PROBLEM STATEMENT → Reproduce the entire listing exactly. Leave the pictures out.

** Opening DATASET EXTRACT block **

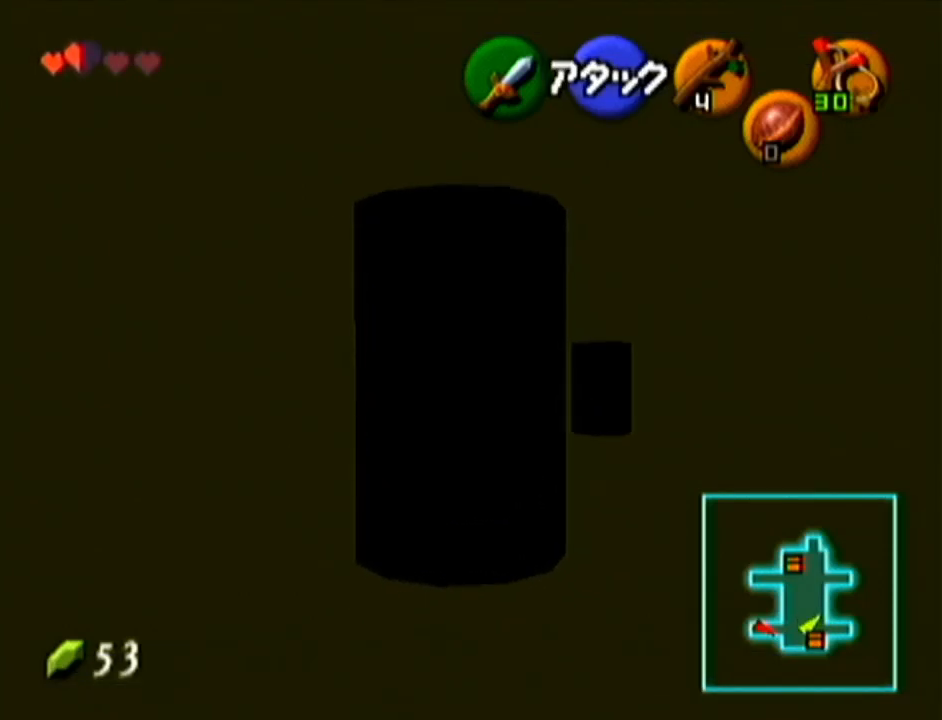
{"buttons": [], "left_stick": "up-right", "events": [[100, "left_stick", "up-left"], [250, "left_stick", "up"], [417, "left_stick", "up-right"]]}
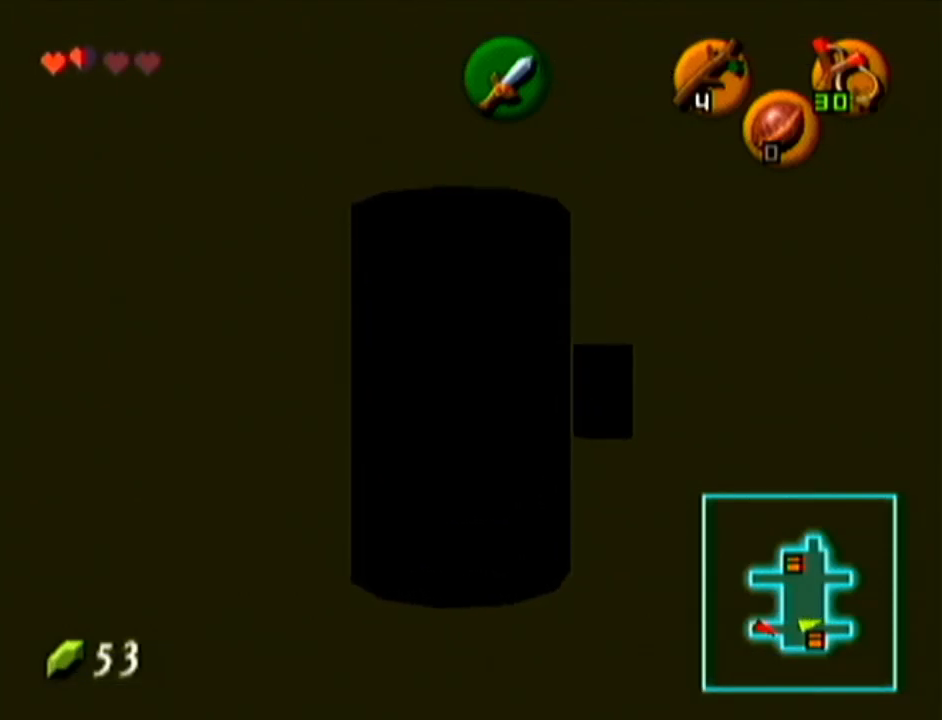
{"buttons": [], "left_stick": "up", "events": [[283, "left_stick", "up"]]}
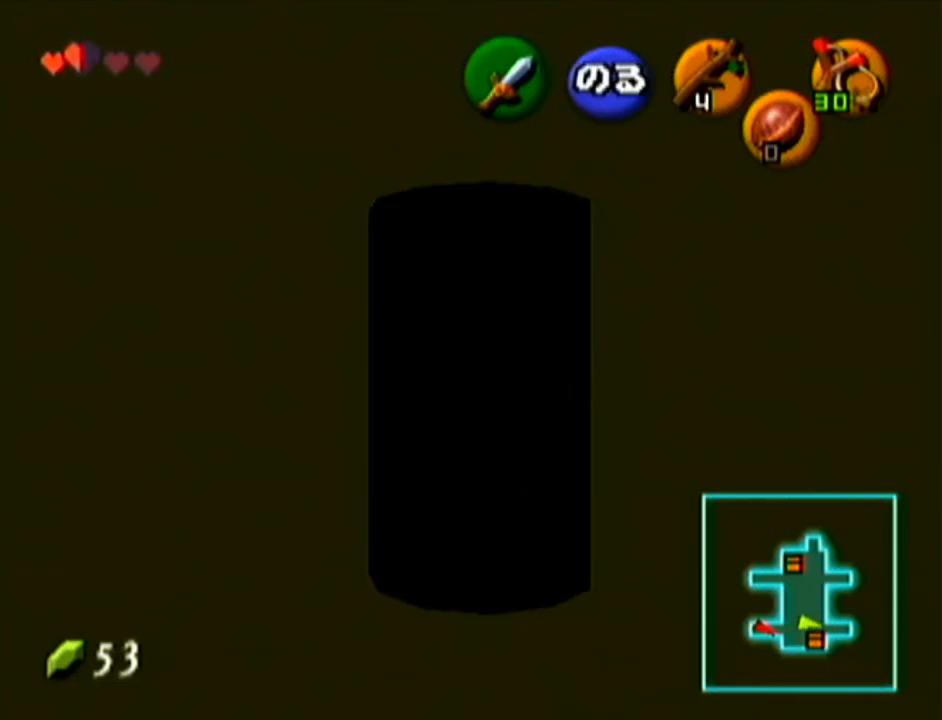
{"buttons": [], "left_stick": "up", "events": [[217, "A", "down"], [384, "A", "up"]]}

** Closing DATASET EXTRACT block **

RESPONSE AREA →
{"buttons": [], "left_stick": "up-right", "events": [[100, "left_stick", "up-left"], [250, "left_stick", "up"], [417, "left_stick", "up-right"]]}
{"buttons": [], "left_stick": "up", "events": [[283, "left_stick", "up"]]}
{"buttons": [], "left_stick": "up", "events": [[217, "A", "down"], [384, "A", "up"]]}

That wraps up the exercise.